● **BRIEF A**:
In the passage on presidential speeches, what does a president lay down by giving a big, dramatic, attention-getting speech in a richly symbolic and historic setting?
● **BRIEF B**:
Rewrite the paragraph of the passage on presidential speeches that begins "Some of the above are presidential speeches" as a short bulleted list that keeps its main points.
● **BRIEF C**:
Write the next paragraph of the passage on presidential speeches, picking up after its final sentence.

───── GIVEN PASSAGE ─────

Some of the above are presidential speeches. When presidents give an important speech, it matters not only in terms of historical worth, but in shaping the trajectory of what is to come in the rest of their presidency. When a president makes a big, dramatic, attention getting speech in a richly symbolic and historic setting, they are laying down a marker that becomes hard to walk away from, and are giving their presidency a context and definition that matters — especially if the members of their party and the activists to whom the speech is addressed to take up the banner. In fact, in a funny kind of way, it is precisely by taking up the banner of such a speech — praising it, embracing it, repeating its best lines and themes, giving it the maximum attention over a sustained period of time — that allows activists and movements that care about what the president said to hold him accountable. It becomes that much harder for a president to walk away from the ideas and values that inform such a big speech if people keep referencing and highlighting and quoting it.

───── LISTED RECORDS ─────

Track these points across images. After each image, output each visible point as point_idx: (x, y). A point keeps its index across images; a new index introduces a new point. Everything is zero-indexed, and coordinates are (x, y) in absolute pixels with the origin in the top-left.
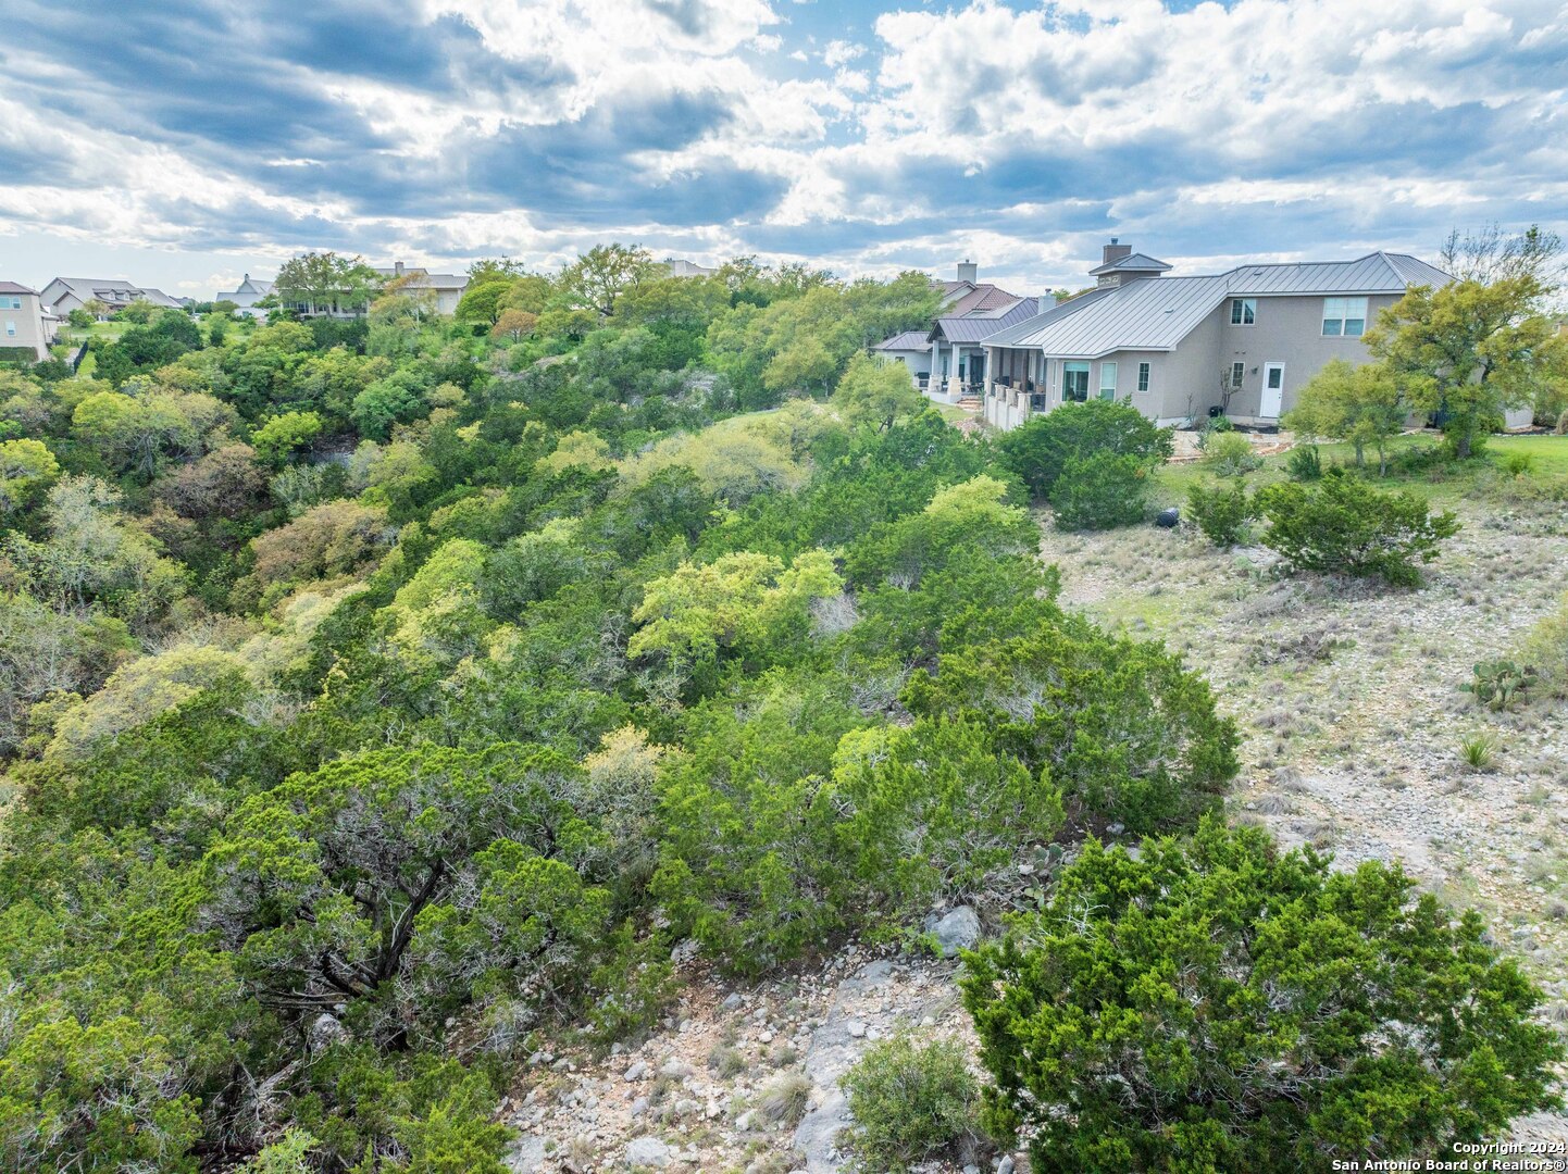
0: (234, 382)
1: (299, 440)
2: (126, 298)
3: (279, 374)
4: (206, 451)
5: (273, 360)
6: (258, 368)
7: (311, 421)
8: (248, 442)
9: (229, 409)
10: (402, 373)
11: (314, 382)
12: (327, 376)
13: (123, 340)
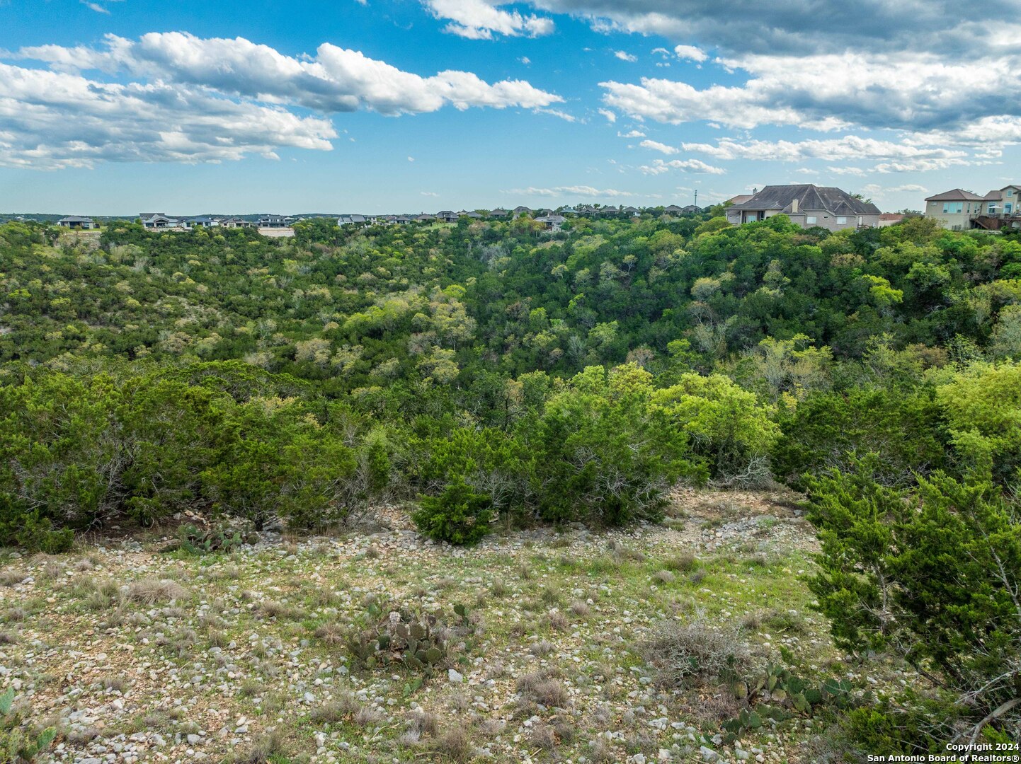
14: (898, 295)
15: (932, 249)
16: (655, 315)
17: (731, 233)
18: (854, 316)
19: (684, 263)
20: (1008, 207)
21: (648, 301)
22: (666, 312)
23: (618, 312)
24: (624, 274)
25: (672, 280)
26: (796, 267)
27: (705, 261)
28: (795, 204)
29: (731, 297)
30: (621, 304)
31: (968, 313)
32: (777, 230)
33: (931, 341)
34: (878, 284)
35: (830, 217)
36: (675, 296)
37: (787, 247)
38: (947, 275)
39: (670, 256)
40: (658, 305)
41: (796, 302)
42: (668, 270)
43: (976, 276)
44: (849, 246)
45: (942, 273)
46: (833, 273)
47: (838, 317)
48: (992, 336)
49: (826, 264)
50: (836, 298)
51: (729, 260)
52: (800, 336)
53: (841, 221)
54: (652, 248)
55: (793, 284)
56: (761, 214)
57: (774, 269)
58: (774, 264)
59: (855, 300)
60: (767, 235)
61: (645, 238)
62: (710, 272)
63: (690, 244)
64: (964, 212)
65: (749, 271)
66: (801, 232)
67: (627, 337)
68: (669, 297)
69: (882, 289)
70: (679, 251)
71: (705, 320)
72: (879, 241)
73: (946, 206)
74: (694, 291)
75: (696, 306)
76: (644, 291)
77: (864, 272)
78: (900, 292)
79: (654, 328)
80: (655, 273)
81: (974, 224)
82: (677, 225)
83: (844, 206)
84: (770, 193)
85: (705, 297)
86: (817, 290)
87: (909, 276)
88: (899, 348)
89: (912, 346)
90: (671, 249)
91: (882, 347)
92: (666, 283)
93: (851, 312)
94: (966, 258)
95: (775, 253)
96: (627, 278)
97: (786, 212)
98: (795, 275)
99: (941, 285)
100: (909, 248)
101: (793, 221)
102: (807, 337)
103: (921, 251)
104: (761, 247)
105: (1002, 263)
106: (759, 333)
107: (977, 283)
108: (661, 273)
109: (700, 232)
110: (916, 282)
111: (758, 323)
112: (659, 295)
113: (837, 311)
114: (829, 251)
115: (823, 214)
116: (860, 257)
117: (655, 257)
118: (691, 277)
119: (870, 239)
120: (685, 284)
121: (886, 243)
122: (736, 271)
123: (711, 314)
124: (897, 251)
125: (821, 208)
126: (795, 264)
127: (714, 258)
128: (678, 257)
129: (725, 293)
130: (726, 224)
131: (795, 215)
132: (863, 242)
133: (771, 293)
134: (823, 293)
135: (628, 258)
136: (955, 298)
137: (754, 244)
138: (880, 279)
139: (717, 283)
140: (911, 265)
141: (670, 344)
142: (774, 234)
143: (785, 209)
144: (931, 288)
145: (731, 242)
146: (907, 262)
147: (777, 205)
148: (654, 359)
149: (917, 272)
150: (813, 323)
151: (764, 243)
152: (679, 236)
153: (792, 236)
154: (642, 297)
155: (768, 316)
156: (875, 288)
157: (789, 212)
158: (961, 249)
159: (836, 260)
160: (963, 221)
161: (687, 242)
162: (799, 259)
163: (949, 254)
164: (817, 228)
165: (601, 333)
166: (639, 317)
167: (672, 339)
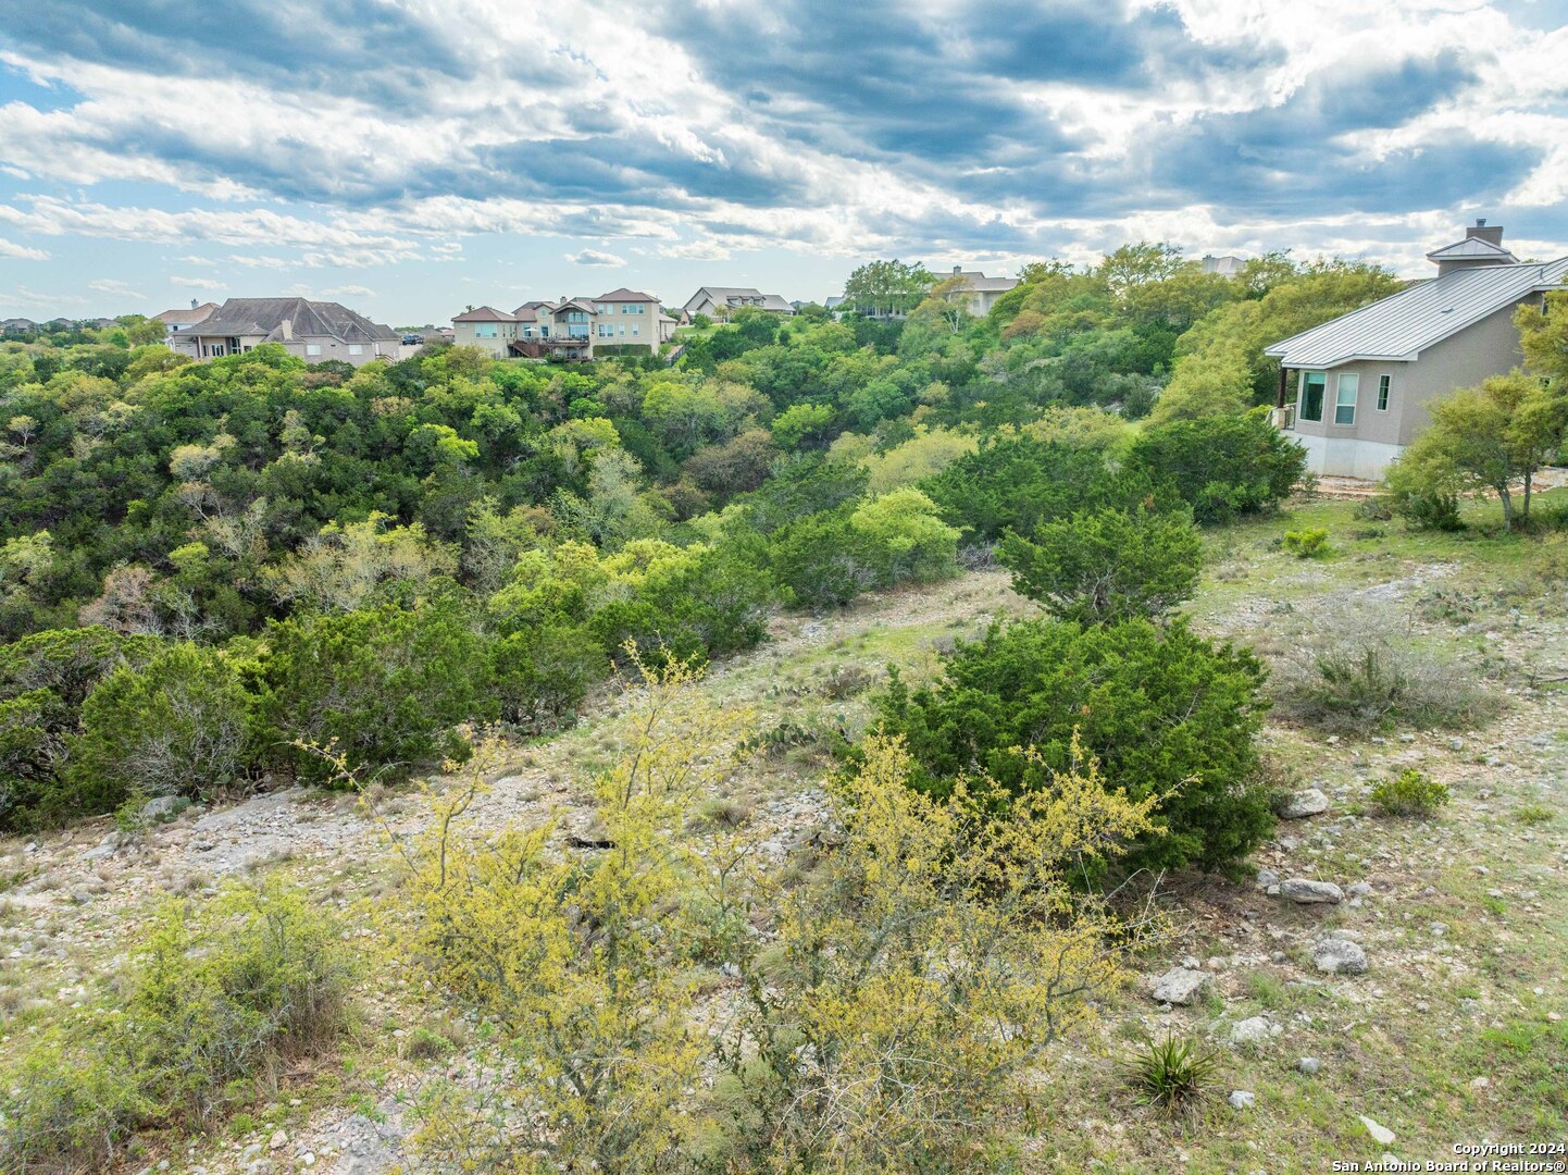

─────

● **TASK OUTPUT A**:
A marker that becomes hard to walk away from.

● **TASK OUTPUT B**:
- An important presidential speech matters historically and also shapes the course of the rest of the presidency.
- A big, dramatic speech in a symbolic, historic setting lays down a marker that is hard to walk away from and gives the presidency context and definition.
- This is especially true when party members and activists take up the speech's banner.
- By praising the speech, embracing it, repeating its best lines and themes, and keeping attention on it over time, activists and movements can hold the president accountable.
- Repeated references, highlights, and quotes make it harder for a president to abandon the speech's ideas and values.

● **TASK OUTPUT C**:
So it is with yesterday’s superb President Obama speech channeling the great progressive trust-busting President Teddy Roosevelt. By going to Osawatomie, Kansas — where Teddy Roosevelt gave another one of those speeches that changed American history by calling for a new progressive movement and policies that would build the great American middle class in the decades to follow as much of Roosevelt’s vision became law — Obama essentially launched his 2012 re-election campaign by declaring himself a pro-middle class populist progressive in direct confrontational contrast to a Republican Party that has decided it wants to repeal the 20th Century. Progressives should enthusiastically embrace this speech and quote it everywhere we go. The President should be thanked for taking up our banner, and making it his.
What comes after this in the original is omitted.